Re: PCA analysis of time-course data to yield a PCA by Batch ID

DAMP · Apr 26, 2020 06:44 AM

Hello,

I have several bioreactor data. Each bioreactor has an ID (1 to 5) and several time-course profile variables (Dissolved oxygen, pH...). I have 20 variables for the time-course data, and 10 timepoints.

When I do a PCA analysis, using the 20 variables as Y columns, I obtain a score plot of the bioreactor data, which is good. Meaning for each bioreactor I get one time-course profile considering the 20 variables, with 10 datapoints per batch. But I would also like to obtain a "Batch ID PCA", in which the data for each bioreactor would be condensed into one datapoint only, and I could identify which bioreactors are similar to each other. SO I would like to get a PCA plot with only 5 datapoints, in which these datapoints would consider the (20*10 data for each bioreactor)

The closer I have been to achieve this was through the K-means cluster platform.

Any help? Preferentially using JMP menus rather than scripting.

I know that one alternative would be to split my matrix. Because the reason I get a time-course data in my PCA analysis is because I have my data table as column 1= ID; Column 2=time; Columns 3-20=Variables.

If I could make only one row to each batch, the PCA analysis would give me what I want. I have tried to split my data, but I have been unsuccessful. If I could convert my data table to column 1= ID; column 2-201 - datapoints, I believe the PCA analysis would give me what I want.

How do I convert my current data table into the 200 new columns? (21 first columns would be time 1, values for the 20 variables for time 1; 21 next columns would be time 2 and the values for the 20 variables for timepoint 2, and so on).

Many thanks

Mark_Bailey · Apr 26, 2020 09:05 AM

Have you seen what the Functional Data Explorer can do? This documentation includes a biofuels fermentation example that is relevant to your case.

DAMP · Apr 26, 2020 10:07 AM

Hello,

Thank you for your reply. Unfortunately I do not have JMP Pro. Any other suggestion?

Best,

gzmorgan0 · Apr 28, 2020 07:14 AM

@DAMP ,

Attached is a subset of the data table Fermentation Process.jmp If you split your Y columns by time (I am assuming you have the same time values), you can create the data table you describe.

Data Table( "Subset of Fermentation Process" ) <<
Split(
	Split By( :Time ),
	Split( :Ethanol, :Temp, :Molasses Feed, :NH3 Feed, :Air, :Tank Level, :pH ),
	Group( :BatchID ),
	Remaining Columns( Drop All ),
	Sort by Column Property
);

However, I am a firm believer of visual analytics and recommend it as the first analysis if your data set is not too large, prior to other modeling.

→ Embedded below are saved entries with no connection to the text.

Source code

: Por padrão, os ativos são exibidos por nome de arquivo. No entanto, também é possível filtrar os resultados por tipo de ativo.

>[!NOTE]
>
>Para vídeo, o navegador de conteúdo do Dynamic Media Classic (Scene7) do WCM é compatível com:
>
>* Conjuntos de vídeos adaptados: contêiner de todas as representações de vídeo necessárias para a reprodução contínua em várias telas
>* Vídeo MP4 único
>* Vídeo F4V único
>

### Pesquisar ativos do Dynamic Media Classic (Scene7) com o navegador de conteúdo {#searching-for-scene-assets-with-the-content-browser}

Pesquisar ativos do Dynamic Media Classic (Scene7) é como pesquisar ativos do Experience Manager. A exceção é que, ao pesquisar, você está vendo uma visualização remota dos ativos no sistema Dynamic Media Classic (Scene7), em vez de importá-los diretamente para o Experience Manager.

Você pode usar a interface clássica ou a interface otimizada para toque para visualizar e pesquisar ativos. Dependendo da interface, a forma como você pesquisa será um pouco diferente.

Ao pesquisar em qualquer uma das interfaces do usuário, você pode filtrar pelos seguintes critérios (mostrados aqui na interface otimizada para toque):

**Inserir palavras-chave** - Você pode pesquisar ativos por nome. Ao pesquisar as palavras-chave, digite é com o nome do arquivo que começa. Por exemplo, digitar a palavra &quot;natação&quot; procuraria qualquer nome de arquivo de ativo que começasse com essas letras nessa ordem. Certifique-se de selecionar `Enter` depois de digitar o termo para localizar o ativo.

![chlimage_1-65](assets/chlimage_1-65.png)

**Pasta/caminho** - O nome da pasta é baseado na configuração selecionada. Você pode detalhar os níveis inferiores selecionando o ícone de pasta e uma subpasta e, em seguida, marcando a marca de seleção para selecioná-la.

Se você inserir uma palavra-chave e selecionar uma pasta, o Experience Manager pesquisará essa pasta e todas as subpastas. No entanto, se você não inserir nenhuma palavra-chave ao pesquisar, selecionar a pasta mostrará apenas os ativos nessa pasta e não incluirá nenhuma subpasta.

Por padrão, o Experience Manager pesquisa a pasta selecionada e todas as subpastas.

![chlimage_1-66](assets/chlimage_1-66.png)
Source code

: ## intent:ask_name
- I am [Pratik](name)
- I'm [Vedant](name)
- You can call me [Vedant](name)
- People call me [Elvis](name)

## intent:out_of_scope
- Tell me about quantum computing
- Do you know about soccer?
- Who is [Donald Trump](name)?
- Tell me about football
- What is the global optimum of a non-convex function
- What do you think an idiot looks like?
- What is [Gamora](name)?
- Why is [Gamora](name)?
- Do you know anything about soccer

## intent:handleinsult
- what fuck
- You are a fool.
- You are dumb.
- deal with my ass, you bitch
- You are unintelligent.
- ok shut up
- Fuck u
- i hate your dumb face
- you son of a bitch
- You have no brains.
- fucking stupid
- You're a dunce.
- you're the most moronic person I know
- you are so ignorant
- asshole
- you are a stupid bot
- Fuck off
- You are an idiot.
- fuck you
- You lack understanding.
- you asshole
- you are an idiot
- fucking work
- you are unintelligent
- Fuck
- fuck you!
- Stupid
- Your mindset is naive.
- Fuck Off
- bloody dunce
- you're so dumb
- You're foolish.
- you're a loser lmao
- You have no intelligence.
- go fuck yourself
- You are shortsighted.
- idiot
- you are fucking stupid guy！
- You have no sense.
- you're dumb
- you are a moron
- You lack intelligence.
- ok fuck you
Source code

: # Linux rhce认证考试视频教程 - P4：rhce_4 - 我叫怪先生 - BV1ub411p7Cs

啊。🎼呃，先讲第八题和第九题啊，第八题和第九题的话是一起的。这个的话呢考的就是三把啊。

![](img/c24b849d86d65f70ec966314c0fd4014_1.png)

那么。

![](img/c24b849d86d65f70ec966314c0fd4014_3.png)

So prior to your PCA, I suggeest you plot each of your 20 variables by time using ID as an Overlay and Color variable in GraphBuilder to get some intuition of the time patterns and the consistency of the reactors. If you had JMP PRO FDE, it creates these plots in addition to methods that can scale and filter and align your data (time warping) which is terrific. However, the visual analysis can potentially lead to more intuitive discriminating variables than eigenvectors. Consider the NH3 Feed vs.Time plot below. BatchID 6, 29, 33 and 47 have different temporal patterns, especially before time 1.5 and after time 7. A metric of start stability and end stability might be better predictors for quality metrics, andoften are more easily explainable to others not versed in PCA.

Just a few suggestions. Good luck!

DAMP · Apr 29, 2020 07:13 PM

Hi @gzmorgan0 ,

Thanks so much for your reply!

I appreciate your input regarding the visual analytics. Indeed that is my first step, observing the data and finding odd patterns and profiles.

However for this I would really need to do the PCA as I described, and unfortunately I do not have the same timepoints for each batch. So any other suggestion? Otherwise I guess I will just export the data to excel and do the one batch per row the old, boring way!

Thank you so much for your contribution